I’ve been a Machine Learning Engineer for the past 7-months. And of the few projects I’ve worked on, there are a few things which have come up every time.
Of course, it’s never the same because the data is different. But the principles of one problem can often be used for another.
Here are a few things I have to remind myself of every time I start to go to work with a new dataset.
A) Look at the data. No really, look at the data.
When you first get a dataset, the first thing you should do is go through it and formulate a series of questions.
Don’t look for answers straight away, doing this early could result in a roadblock of your exploratory process.
‘What does this column relate to?’
‘Would this effect that?’
‘Should I find out more about this variable?’
‘Why are these numbers like this?’
‘Do these samples always appear that way?’
You can start to answer them on your second time going over the data. And if they’re questions you can’t quite answer yourself, turn to the experts.
B) Talk to the experts
Data is data. It doesn’t lie. It is what it is. But that doesn’t mean some of the conclusions you draw won’t be biased by your own intuition.
Say you’re trying to predict prices of houses. There may be some things you already know. House prices took a dip in 2008, houses with white fences earn more, etc.
But it’s important not to treat these as hard assumptions. Before you start to build the world’s best housing model, you may want to ask some questions of people with experience.
Because it will save you time. After you’ve formulated your question list in Part A, asking a subject matter expert may save you hours of preprocessing.
‘Oh, we don’t use that metric anymore, you can disregard it.’
‘That number you’re looking at actually relates to something else.’
C) Make sure you’re answering the right question
When you start building a model, make sure you have the problem you’re trying to solve mapped out in your head.
This should be discussed with the client, with the project manager and any other major contributors.
What is the ideal outcome of the model?
Of course, the goal may change as you iterate through different options but having something to aim towards is always a good start.
There's nothing worse than spending two weeks building a 99% accurate model and then showing the client your work only to realise you were modelling the wrong thing.

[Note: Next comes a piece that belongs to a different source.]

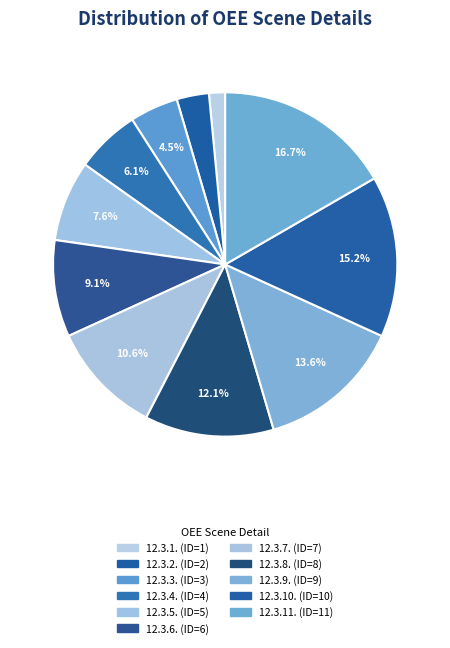

Does 12.3.3. account for over 50% of the chart?

No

Measure twice. Cut once. Actually, this saying doesn't really work for machine learning because you'll be making plenty of models. But you get the point.

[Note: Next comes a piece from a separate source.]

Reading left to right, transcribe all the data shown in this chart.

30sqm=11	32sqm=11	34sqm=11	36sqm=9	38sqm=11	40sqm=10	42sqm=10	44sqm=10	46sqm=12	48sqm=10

D) Feature engineer, feature encoding and data preprocessing
What kind of data is there?
Is it only numerical?
Are there categorical features which could be incorporated into the model?
Heads up, categorical features can be considered any type of data which isn't immediately available in numerical form.

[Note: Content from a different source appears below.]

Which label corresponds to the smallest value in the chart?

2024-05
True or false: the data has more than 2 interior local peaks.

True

In the problem of trying to predict housing prices, you might have number of bathrooms as a numerical feature and the suburb of the house as a categorical (a non-number category) feature of the data.
There are different ways to deal with both of these.
For numerical the main way is to make sure it's all in the same format. For example, imagine the year of a car was manufactured.
Is 99' (the year 99) four times greater than 18' (the year 2018)?
You might want to change these to 1999 and 2018 to make sure the model captures how close these two numbers actually are.
The goal of categorical features is to turn them into numbers. How could you turn house suburbs into numbers?
Say you had Park Ridge, Greenville and Ascot.
Could you say Park Ridge = 1, Greenville = 2 and Ascot = 3?
But doesn't mean Park Ridge + Greenville = Ascot?
That doesn't make sense.
A better option would be to one-hot-encode them. This means giving a value a 1 for what it is and 0's for what it isn't.
There are many other options to turn categorical variables into numbers and figuring the best way how is the fun part.
E) Test fast, iterate, update
Can you create a simpler metric to measure in the beginning?
There might be an ideal scenario you're working towards but is there a simpler model you can put together to test your thinking?
Start with the simplest model possible and gradually add complexity.
Don't be afraid to be wrong, again, again, again and again. Better to be wrong in testing than in production.
If in doubt, run the code. Just like data, code doesn't lie. It'll do exactly as you tell it.
The quicker you figure out what doesn't work, the quicker you can find what does.
F) Keep revisiting the main objective
The main problems which arise from machine learning projects are often not the data or the model, it's the communication between the parties involved.
Communication is always the key.
Working through a problem can end up in you being stuck down a rabbit hole. You wanted to try one thing, which led to another and another and now you're not even sure what problem you're working on.
This isn't necessarily a bad thing, some of the best solutions are found this way.
But remember not everyone will be able to understand your train of thought. If in doubt, over communicate.
Ask yourself, 'Am I still on the right track?' Because if you can't answer it, how do you think others will go?
G) A couple shout outs
My quality of work got an upgrade after I stumbled across these two amazing resources.
A notebook by Daniel Formoso (awesome name) which goes through a data science classification task from start to finish using scikit-learn, TensorFlow and a bunch of other techniques.
CatBoost, a rocket-powered open-source gradient boosting on decision trees library. In other words, an epic algorithm which improved all my results on a recent by 10%.
You could combine these two and build a pretty robust foundation for your next machine learning project.